Multiple groups have identified that FLoC can be used in fingerprinting, for example:

  • A site that a user logs into can link their credentials and cohort ID
  • A government site may identify a cohort ID that commonly contains dissidents and can link this ID to the IP of any cohort member who visits a government site
  • Users with a specific medical condition may get grouped into a cohort - while it may not be possible to identify the users it's fairly likely they wouldn't consent to being targeted based on that condition

There are many, many writeups on the issues with FLoC (many linked to from here) that do a better job of covering this that I can here.

To summarise, though, Google's only defence is to prevent a false dichotomy - they argue that FLoC is better for privacy than 3rd party cookie based tracking. This rather ignores that that tracking is being killed by browsers - we could instead opt for a world without either (not so secret option c).

 

Consent

The bit I want to focus on though, is one of consent (both publisher and user).

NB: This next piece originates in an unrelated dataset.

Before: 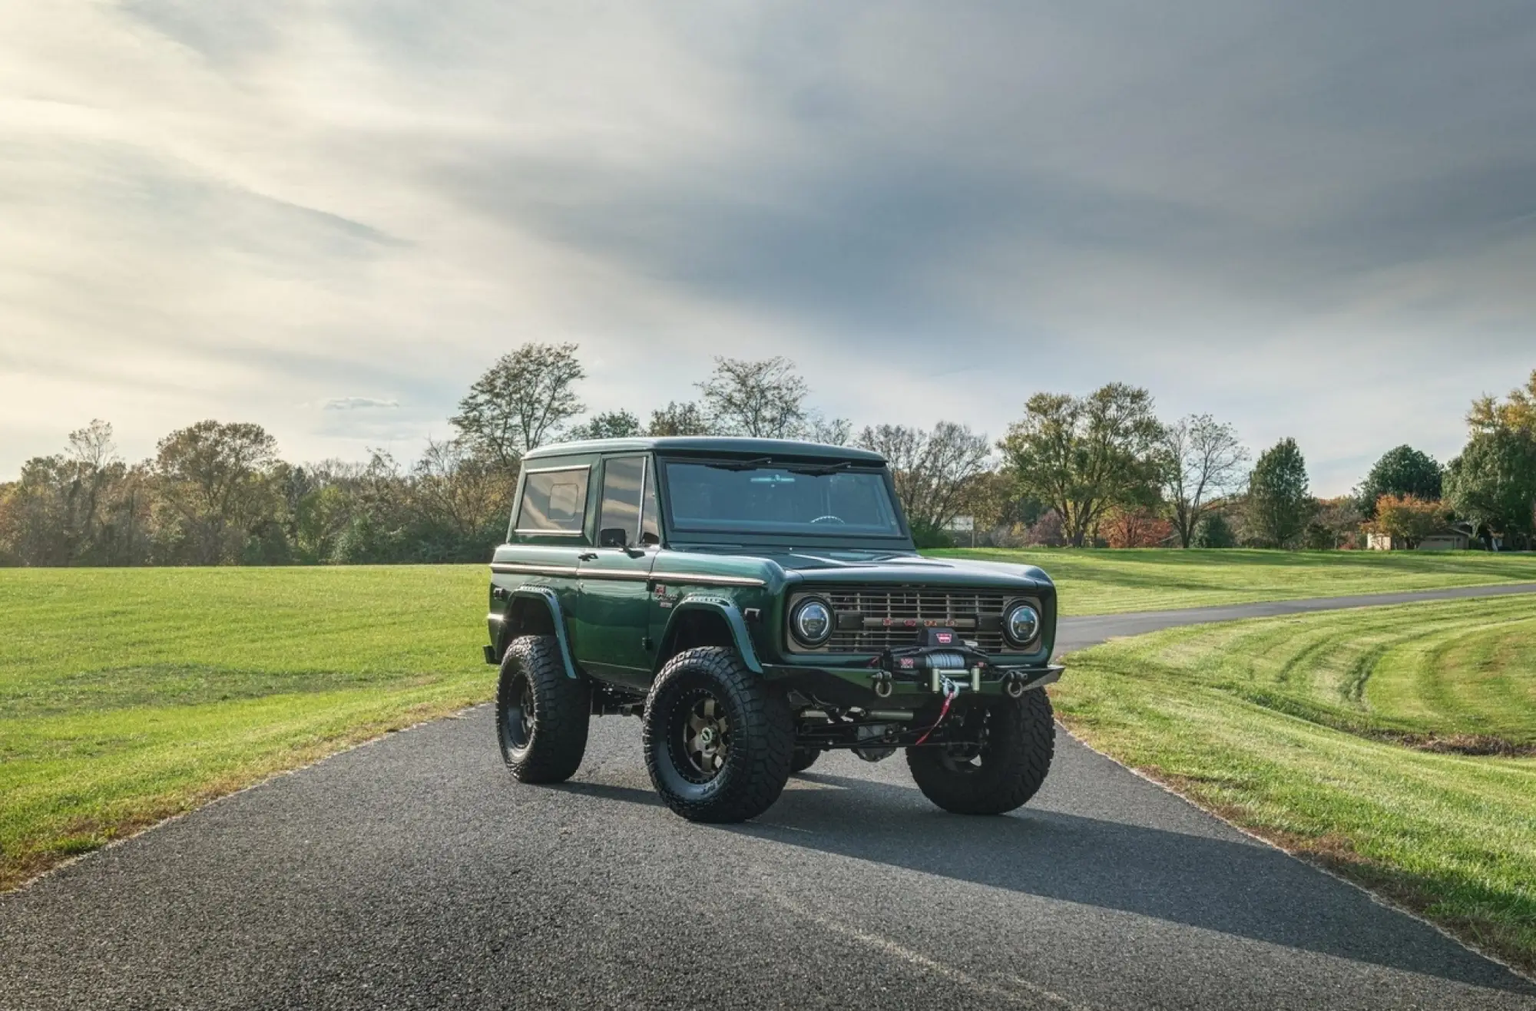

Currently, if your page view is being profiled by Google's advertising systems, it's because you've hit a page that contains Google ads (or some other Google resource - analytics etc). Although you as a user may not have consented to this, the person who authored/published the page you're viewing took an active decision to use a Google resource on that page so Google can claim some sort/form of consent.

FLoC represents a huge step change away from that, as the original trial profiled visits to any page whether they use Google resources or not:

All sites with publicly routable IP addresses that the user visits when not in incognito mode will be included in the POC cohort calculation.

So, despite having actively chosen to remove all Google resources from my sites - they now want to use my content to help calculate an advertising identifier for visitors.

They no longer require on the goodwill of publishers - they've built tracking into the tool you use to browse the web...

Presumably, Google have identified that there are some consent issues with this approach, as they've opted not to use FLoC for users in countries that are covered by GDPR (aside from the wider issues with FLoC, this new antifeature is opt-out not opt-in).

 

My Sites

I don't and can't consent to my content being used in a way that erodes user privacy - that's part of why I removed ads in the first place.

The FLoC spec introduces a new value for the Permissions-Policy header which, for now, will cause FLoC to not function

Permissions-Policy: interest-cohort=()

As correctly noted in this blog post, adding this header is not a magic bullet - it may not need to be added at all, and adding it but calling in untrusted resources would still be problematic.

What it misses, in my opinion, though is that adding the header acts as an additional line of safety. During the Origin Trial, FLoC triggered on sites that contained ads or ad related resources. What this means in practice is that if Chrome's ad-tagging threw a false-positive on your site, it was included.

We don't know what Google's future criteria for FLoC triggering is going to be (and the policy is only likely to get more, not less, liberal), so I'd rather err on the side of caution, as it's simply an additional entry in the Permissions-Policy header.

A small positive side-effect too, is that it means an extra set of sites explicitly telling Google to FLoC off when people like Scott Helme do analysis of response headers.

 

The Change

My site will now include interest-cohort in the Permissions-Policy (as well as denying access to a bunch of other APIs). Most won't make any different to www.bentasker.co.uk (as I don't include many, if any, 3rd party resources any more), but should provide additional privacy protection on some of my subdomains.

ben@milleniumfalcon:~$ curl -v -o/dev/null https://www.bentasker.co.uk 2>&1 | grep permiss
< permissions-policy: interest-cohort=(), payment=(), camera=(), geolocation=(), microphone=(), usb=()

 

Avoiding FLoC as a user

Avoiding FLoC as a user is fairly simple, if initially disruptive:

Don't use Chrome.

There are multiple browser vendors (including Chromium derivatives) who have said they're not implementing FLoC:

There's a wide variety of choice there, and a good few retain extension compatibility with Chrome, so a move to a more privacy friendly browser needn't necessarily mean losing all your extensions.

Other than that, in effect we're left with just hoping that this goes the way of most other Google projects - killed with little fanfare in a couple of years.